In a video posted on social media Friday evening, Foreign Minister Péter Szijjártó accused Ukraine of “blackmailing” Hungary by failing to restart shipments. He said his government would block a massive interest-free loan the EU approved in December to help Kyiv to meet its military and economic needs for the next two years.
“We will not give in to this blackmail. We do not support Ukraine’s war, we will not pay for it,” Szijjártó said. “As long as Ukraine blocks the resumption of oil supplies to Hungary, Hungary will block European Union decisions that are important and favorable for Ukraine.”
Hungary’s decision to block the key funding came two days after it suspended diesel shipments to its embattled neighbor and only days before the fourth anniversary of Russia’s full-scale invasion.
Nearly every country in Europe has significantly reduced or entirely ceased Russian energy imports since Moscow launched its war in Ukraine on Feb. 24, 2022. Yet Hungary and Slovakia — both EU and NATO members — have maintained and even increased supplies of Russian oil and gas.
Hungary’s nationalist Prime Minister Viktor Orbán has long argued Russian fossil fuels are indispensable for its economy and that switching to energy sourced from elsewhere would cause an immediate economic collapse — an argument some experts dispute.

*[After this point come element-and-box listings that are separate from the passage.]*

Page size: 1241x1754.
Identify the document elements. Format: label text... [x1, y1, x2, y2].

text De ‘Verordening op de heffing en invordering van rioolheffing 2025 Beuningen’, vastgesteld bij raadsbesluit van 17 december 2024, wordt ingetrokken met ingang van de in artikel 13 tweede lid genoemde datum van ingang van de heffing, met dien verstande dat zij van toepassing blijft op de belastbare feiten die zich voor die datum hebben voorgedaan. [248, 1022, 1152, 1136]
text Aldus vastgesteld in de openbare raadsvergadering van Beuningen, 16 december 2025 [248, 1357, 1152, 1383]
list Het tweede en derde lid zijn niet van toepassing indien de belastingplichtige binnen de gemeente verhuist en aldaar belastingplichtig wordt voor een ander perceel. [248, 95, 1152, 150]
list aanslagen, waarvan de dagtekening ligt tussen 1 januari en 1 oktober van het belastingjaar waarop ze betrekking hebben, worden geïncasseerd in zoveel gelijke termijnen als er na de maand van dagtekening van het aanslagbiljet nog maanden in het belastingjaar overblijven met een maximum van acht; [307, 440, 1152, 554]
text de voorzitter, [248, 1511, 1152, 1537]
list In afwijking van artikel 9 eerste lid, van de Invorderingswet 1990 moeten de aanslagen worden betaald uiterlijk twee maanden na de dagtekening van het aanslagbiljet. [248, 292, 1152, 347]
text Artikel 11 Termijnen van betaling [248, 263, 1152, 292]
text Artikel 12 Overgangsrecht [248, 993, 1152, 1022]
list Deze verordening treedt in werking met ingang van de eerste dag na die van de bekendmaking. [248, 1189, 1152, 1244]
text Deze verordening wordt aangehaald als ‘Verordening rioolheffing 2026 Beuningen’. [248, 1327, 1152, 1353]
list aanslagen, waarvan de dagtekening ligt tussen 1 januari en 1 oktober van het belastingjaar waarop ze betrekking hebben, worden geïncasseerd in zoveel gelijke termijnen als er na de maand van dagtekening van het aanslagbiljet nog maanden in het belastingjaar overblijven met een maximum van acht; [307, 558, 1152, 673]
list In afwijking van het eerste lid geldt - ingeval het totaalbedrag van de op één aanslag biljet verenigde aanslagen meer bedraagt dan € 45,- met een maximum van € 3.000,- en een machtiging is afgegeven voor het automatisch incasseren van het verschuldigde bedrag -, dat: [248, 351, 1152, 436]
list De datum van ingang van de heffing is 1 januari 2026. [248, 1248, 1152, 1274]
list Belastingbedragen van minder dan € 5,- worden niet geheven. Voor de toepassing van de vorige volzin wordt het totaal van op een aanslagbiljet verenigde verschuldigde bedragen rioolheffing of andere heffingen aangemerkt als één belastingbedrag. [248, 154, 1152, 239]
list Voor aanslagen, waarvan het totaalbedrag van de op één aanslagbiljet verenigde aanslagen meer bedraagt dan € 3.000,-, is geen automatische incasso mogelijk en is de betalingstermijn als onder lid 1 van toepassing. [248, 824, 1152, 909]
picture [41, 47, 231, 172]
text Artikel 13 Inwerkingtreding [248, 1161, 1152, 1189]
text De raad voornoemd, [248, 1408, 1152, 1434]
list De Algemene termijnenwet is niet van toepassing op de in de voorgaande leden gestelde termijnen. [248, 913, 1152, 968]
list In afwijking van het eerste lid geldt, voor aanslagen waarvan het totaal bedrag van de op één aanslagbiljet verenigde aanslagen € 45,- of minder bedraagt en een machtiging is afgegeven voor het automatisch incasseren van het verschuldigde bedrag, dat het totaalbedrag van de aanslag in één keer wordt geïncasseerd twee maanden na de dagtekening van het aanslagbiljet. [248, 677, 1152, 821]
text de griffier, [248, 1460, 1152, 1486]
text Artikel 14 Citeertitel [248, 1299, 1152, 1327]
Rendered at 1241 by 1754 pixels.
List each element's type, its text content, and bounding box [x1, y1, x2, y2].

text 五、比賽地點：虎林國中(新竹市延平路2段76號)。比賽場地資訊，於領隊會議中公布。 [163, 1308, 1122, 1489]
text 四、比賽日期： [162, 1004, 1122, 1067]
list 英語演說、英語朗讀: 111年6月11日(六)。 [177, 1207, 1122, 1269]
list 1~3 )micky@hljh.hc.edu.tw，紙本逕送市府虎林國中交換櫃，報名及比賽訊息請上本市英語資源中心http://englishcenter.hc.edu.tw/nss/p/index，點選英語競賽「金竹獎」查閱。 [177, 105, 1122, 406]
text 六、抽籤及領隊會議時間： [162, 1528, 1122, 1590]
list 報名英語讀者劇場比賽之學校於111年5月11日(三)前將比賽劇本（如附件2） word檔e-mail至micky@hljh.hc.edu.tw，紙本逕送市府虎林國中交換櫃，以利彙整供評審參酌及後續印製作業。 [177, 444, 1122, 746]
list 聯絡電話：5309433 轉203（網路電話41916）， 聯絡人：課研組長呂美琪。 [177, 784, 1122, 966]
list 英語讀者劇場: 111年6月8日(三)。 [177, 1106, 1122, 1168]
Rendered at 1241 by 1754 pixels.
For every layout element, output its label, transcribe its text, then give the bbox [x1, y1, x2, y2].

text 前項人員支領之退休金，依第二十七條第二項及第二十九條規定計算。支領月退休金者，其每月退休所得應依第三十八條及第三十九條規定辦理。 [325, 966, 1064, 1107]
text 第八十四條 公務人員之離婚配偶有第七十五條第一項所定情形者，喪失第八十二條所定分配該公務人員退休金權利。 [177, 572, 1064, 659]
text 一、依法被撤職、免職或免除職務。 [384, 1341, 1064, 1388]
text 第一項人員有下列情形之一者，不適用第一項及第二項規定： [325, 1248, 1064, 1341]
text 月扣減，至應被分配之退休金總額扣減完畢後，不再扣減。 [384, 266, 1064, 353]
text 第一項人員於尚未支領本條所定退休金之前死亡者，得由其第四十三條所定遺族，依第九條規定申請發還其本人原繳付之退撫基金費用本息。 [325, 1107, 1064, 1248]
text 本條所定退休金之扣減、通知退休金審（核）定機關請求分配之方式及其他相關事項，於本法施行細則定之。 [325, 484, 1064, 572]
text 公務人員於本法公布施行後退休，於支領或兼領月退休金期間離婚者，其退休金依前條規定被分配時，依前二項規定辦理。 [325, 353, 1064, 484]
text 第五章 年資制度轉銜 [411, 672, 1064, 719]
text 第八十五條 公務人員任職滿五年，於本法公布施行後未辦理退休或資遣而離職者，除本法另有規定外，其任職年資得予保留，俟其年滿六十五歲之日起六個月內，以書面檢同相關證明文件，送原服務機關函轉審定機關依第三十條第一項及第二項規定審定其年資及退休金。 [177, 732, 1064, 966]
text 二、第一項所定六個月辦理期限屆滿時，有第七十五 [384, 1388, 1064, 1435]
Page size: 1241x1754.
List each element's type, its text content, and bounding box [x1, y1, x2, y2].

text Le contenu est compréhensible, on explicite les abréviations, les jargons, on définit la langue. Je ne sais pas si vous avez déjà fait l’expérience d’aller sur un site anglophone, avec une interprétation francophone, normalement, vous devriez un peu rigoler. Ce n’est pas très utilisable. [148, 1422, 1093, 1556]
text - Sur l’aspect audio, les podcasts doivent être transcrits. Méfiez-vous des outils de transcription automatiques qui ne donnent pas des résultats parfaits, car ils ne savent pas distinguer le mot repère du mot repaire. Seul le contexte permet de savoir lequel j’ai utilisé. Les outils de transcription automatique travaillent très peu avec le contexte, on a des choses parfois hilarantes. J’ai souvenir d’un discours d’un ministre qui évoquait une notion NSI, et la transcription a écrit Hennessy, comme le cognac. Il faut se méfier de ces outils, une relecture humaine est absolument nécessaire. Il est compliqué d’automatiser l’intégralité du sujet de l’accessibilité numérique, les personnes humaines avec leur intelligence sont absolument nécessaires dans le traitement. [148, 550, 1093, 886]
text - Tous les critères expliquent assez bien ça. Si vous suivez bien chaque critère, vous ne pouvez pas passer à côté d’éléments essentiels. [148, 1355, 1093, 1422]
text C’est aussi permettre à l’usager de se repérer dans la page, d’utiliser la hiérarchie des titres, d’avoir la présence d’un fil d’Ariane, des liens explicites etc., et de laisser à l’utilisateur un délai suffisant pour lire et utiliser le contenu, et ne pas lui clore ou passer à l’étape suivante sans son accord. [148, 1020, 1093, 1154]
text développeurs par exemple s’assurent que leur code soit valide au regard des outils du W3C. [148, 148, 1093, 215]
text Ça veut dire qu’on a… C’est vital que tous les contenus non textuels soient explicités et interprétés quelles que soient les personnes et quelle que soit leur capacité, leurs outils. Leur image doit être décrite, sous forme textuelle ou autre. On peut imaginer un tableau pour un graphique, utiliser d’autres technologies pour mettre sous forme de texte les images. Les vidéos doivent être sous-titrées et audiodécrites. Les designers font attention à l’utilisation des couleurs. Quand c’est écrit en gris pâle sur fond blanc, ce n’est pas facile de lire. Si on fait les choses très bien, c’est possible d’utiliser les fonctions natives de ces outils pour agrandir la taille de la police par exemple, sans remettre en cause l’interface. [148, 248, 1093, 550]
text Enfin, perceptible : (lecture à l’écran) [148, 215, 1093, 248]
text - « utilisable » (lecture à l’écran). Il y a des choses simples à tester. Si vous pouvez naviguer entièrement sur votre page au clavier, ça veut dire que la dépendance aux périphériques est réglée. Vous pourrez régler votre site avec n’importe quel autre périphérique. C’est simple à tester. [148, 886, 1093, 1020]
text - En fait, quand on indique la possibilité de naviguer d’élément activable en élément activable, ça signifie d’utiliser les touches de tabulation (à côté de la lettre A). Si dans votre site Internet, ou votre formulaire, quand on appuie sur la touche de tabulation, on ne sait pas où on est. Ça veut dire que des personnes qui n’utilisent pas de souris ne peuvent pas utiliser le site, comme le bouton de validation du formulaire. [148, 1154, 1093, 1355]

Widely seen as the Kremlin’s biggest advocate in the EU, Orbán has vigorously opposed the bloc’s efforts to sanction Moscow over its invasion, and blasted attempts to hit Russia’s energy revenues that help finance the war. His government has frequently threatened to veto EU efforts to assist Ukraine.
On Saturday, Slovakia’s populist Prime minister Robert Fico said his country will stop providing emergency electricity supplies to Ukraine if oil is not flowing through the Druzhba by Monday. Orbán’s chief of staff, Gergely Gulyás, said earlier this week that Hungary, too, was exploring the possibility of cutting off its electricity supplies to Ukraine.
Not all of the EU’s 27 countries agreed to take part in the 90-billion-euro loan package for Kyiv. Hungary, Slovakia and the Czech Republic opposed the plan, but a deal was reached in which they did not block the loan and were promised protection from any financial fallout.